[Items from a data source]
Segment Open
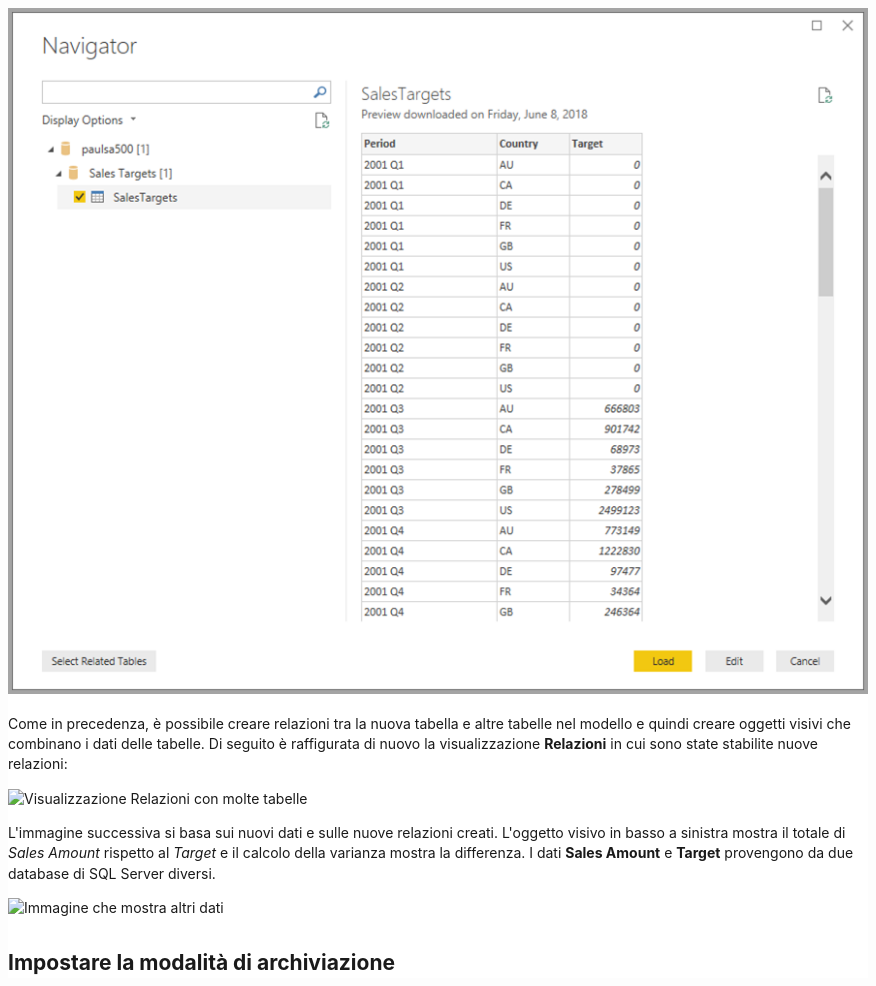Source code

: ![Finestra Strumento di navigazione](media/desktop-composite-models/composite-models_12.png)

Come in precedenza, è possibile creare relazioni tra la nuova tabella e altre tabelle nel modello e quindi creare oggetti visivi che combinano i dati delle tabelle. Di seguito è raffigurata di nuovo la visualizzazione **Relazioni** in cui sono state stabilite nuove relazioni:

![Visualizzazione Relazioni con molte tabelle](media/desktop-composite-models/composite-models_13.png)

L'immagine successiva si basa sui nuovi dati e sulle nuove relazioni creati. L'oggetto visivo in basso a sinistra mostra il totale di *Sales Amount* rispetto al *Target* e il calcolo della varianza mostra la differenza. I dati **Sales Amount** e **Target** provengono da due database di SQL Server diversi.

![Immagine che mostra altri dati](media/desktop-composite-models/composite-models_14.png)

## <a name="set-the-storage-mode"></a>Impostare la modalità di archiviazione
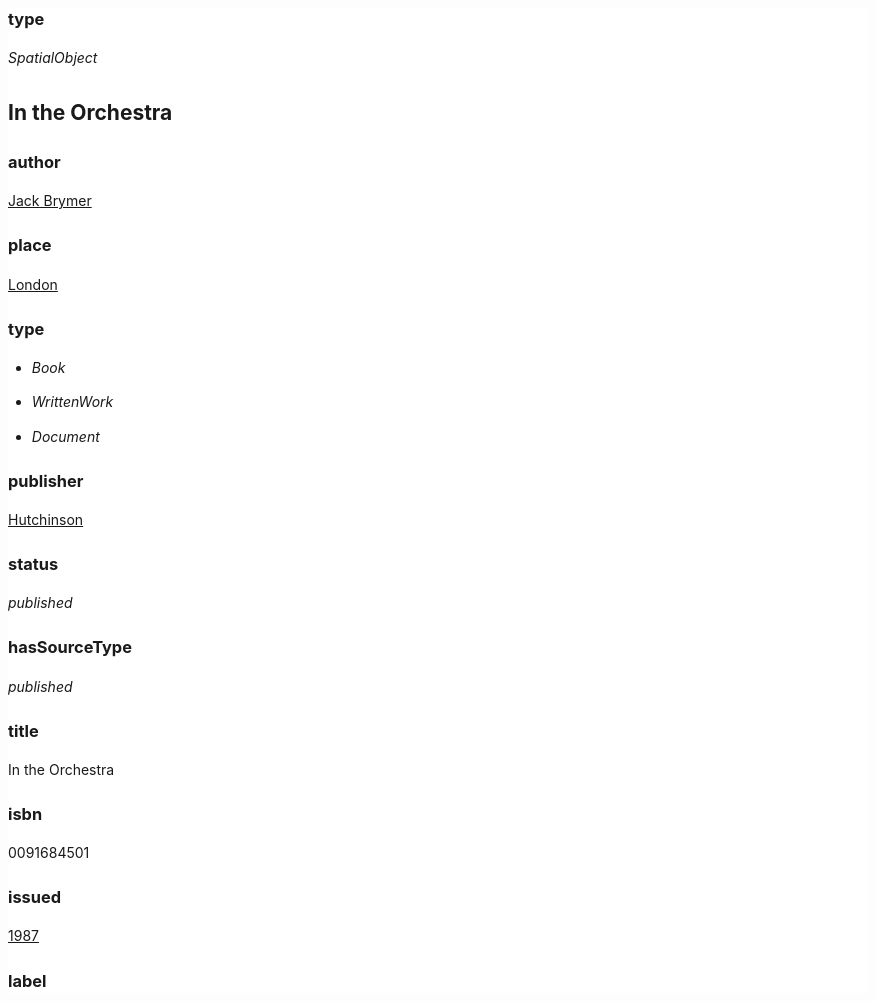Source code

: ### type


*SpatialObject*

## In the Orchestra

### author


[Jack Brymer](#Jack-Brymer)

### place


[London](#London)

### type

 - *Book*

 - *WrittenWork*

 - *Document*

### publisher


[Hutchinson](#Hutchinson)

### status


*published*

### hasSourceType


*published*

### title


In the Orchestra

### isbn


0091684501

### issued


[1987](#1987)

### label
Segment Closed
- [DIRECTIONS]: If a line of the data above contains "composite", copy it out.

- [RESPONSE AREA]:
: ![Finestra Strumento di navigazione](media/desktop-composite-models/composite-models_12.png)
![Visualizzazione Relazioni con molte tabelle](media/desktop-composite-models/composite-models_13.png)
![Immagine che mostra altri dati](media/desktop-composite-models/composite-models_14.png)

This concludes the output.